**ACTION ITEM**
Type out the entries again, keeping every word unchanged.

[Entries taken from a collection]
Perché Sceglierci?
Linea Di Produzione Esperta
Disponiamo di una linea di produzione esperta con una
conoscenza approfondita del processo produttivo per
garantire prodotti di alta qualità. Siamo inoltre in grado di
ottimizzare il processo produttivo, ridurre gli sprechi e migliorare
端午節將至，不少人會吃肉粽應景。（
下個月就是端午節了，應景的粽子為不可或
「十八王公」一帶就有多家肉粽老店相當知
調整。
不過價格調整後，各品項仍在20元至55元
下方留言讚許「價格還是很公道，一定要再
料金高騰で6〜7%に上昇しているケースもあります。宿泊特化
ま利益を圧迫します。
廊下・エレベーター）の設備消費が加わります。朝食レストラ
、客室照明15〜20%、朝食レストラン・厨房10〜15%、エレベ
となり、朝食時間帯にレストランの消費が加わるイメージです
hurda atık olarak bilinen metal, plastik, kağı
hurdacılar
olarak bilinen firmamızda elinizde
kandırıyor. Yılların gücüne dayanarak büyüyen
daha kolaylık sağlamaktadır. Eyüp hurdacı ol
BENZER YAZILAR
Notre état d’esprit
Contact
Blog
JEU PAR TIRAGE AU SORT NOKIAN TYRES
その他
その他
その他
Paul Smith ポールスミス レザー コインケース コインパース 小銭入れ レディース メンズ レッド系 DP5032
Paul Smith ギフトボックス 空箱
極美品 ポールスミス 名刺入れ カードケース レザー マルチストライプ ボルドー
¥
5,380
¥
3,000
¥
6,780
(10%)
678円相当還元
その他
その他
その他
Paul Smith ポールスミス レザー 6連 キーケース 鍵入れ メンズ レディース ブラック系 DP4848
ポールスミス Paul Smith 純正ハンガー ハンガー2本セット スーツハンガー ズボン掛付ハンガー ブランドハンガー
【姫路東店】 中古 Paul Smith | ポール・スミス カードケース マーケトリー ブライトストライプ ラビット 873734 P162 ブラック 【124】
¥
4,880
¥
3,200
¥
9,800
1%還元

**ANSWER TO THIS EXERCISE**
Perché Sceglierci?
Linea Di Produzione Esperta
Disponiamo di una linea di produzione esperta con una
conoscenza approfondita del processo produttivo per
garantire prodotti di alta qualità. Siamo inoltre in grado di
ottimizzare il processo produttivo, ridurre gli sprechi e migliorare
端午節將至，不少人會吃肉粽應景。（
下個月就是端午節了，應景的粽子為不可或
「十八王公」一帶就有多家肉粽老店相當知
調整。
不過價格調整後，各品項仍在20元至55元
下方留言讚許「價格還是很公道，一定要再
料金高騰で6〜7%に上昇しているケースもあります。宿泊特化
ま利益を圧迫します。
廊下・エレベーター）の設備消費が加わります。朝食レストラ
、客室照明15〜20%、朝食レストラン・厨房10〜15%、エレベ
となり、朝食時間帯にレストランの消費が加わるイメージです
hurda atık olarak bilinen metal, plastik, kağı
hurdacılar
olarak bilinen firmamızda elinizde
kandırıyor. Yılların gücüne dayanarak büyüyen
daha kolaylık sağlamaktadır. Eyüp hurdacı ol
BENZER YAZILAR
Notre état d’esprit
Contact
Blog
JEU PAR TIRAGE AU SORT NOKIAN TYRES
その他
その他
その他
Paul Smith ポールスミス レザー コインケース コインパース 小銭入れ レディース メンズ レッド系 DP5032
Paul Smith ギフトボックス 空箱
極美品 ポールスミス 名刺入れ カードケース レザー マルチストライプ ボルドー
¥
5,380
¥
3,000
¥
6,780
(10%)
678円相当還元
その他
その他
その他
Paul Smith ポールスミス レザー 6連 キーケース 鍵入れ メンズ レディース ブラック系 DP4848
ポールスミス Paul Smith 純正ハンガー ハンガー2本セット スーツハンガー ズボン掛付ハンガー ブランドハンガー
【姫路東店】 中古 Paul Smith | ポール・スミス カードケース マーケトリー ブライトストライプ ラビット 873734 P162 ブラック 【124】
¥
4,880
¥
3,200
¥
9,800
1%還元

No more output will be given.